The ambient noise levels in foundries can reach 120 dB(A). Noise sources include loading operations, mixing, dedusting systems, fettling bays, sand preparation, conveyors and fans. Noise reduction measures include enclosed hall designs, installation of fans in enclosed rooms and silencers on air intakes and outlets. Machine soundproofing measures are especially necessary in the moulding, core and fettling shops. Measurements made over an 8 hour shift have yielded workplace noise levels of 106 dB(A) in the moulding shop, 99 dB(A) in the core shop and 103 dB(A) in the fettling shop. Principal noise sources affecting workplaces are: jolt moulding machines, vibratory grates, swing conveyors, fettling machines, impact pneumatic tools, grinders, fans, compressors and conveyors.
Appropriate noise protection measures in the workplace include encapsulation of noisy machines, separation of noisy machines from other parts of the shop and avoidance of manually operated machines. Personal ear protection must of course be worn. Monitoring is imperative.

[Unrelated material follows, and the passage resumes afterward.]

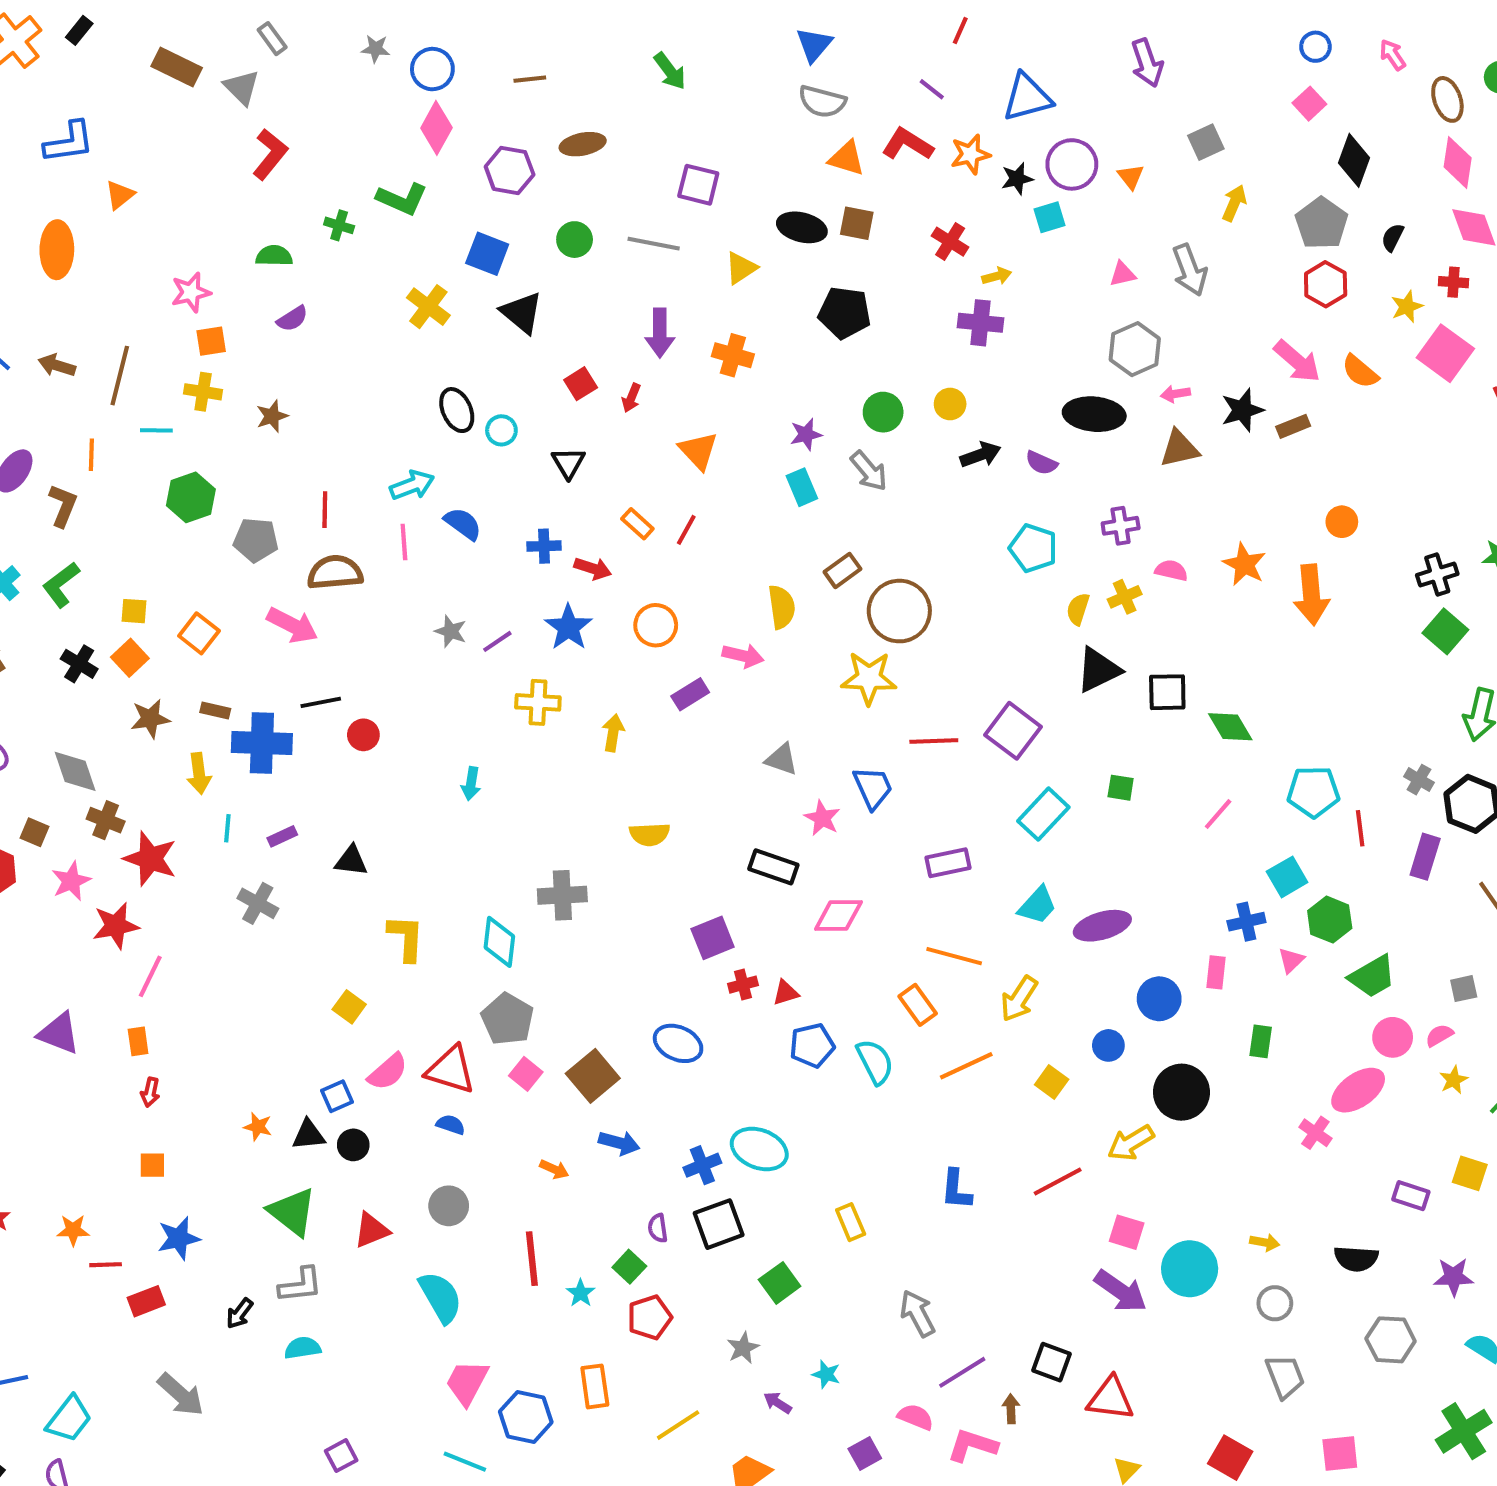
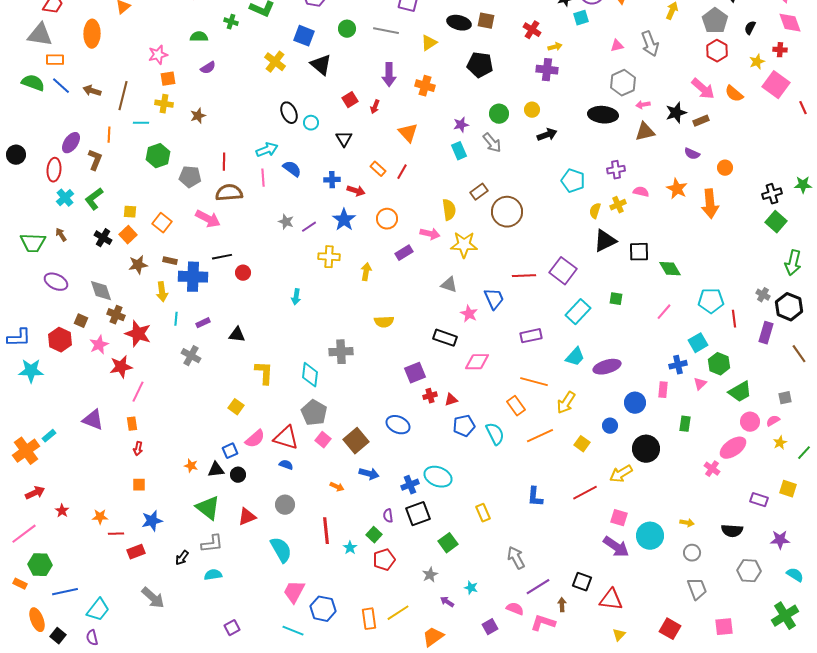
purple semicircle: (1041, 463) -> (692, 154), moved
yellow star: (869, 678) -> (464, 245), moved
orange rectangle: (595, 1386) -> (369, 619), moved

Waste gases are expelled from the furnace in forges. Emissions can be controlled by using gas as a fuel. A forge must be regarded as an industrial installation as regards production of wastewater and waste materials.
The ambient noise level in a forging shop with e.g. 6 hammers (impact energy 0.6 to 1.3 Mpm) is 112 dB(A). The background noise level due to heating furnaces, fans etc. is already 90 to 100 dB(A); to this must be added the pulsating noise of the forging machinery. Forging hammers are louder than mechanical and hydraulic presses. It is important to maintain a safe distance between the forge and purely residential areas. This distance must be calculated and allowed for in the planning where a reasonable noise level cannot be achieved in the near vicinity through noise reduction measures in the works. The maximum noise level in the workplace of a drop hammer (1,500 kg tup weight) is 120 dB(A). That of an electric forging hammer in the workplace (tup weight 275 kg) is 97 dB(A). The interior noise level in forging shops is normally above 90 dB(A).
Possible noise reduction measures include reducing structure-borne noise by modifying the forging force curve, reducing the propagation of the structure-borne noise, encapsulating work room openings, reducing the noise from pneumatic control systems, placing silencers on air relief pipelines and using multiple tube nozzles for descaling. The wearing of personal ear defenders should be obligatory and should be monitored.
Besides noise, forging also produces vibrations. Measures to reduce vibration include the definition, at the planning stage, of suitable foundation designs, with appropriate vibration insulation at the time of installation. Vibrations in the neighbourhood must be below the threshold of perceptibility.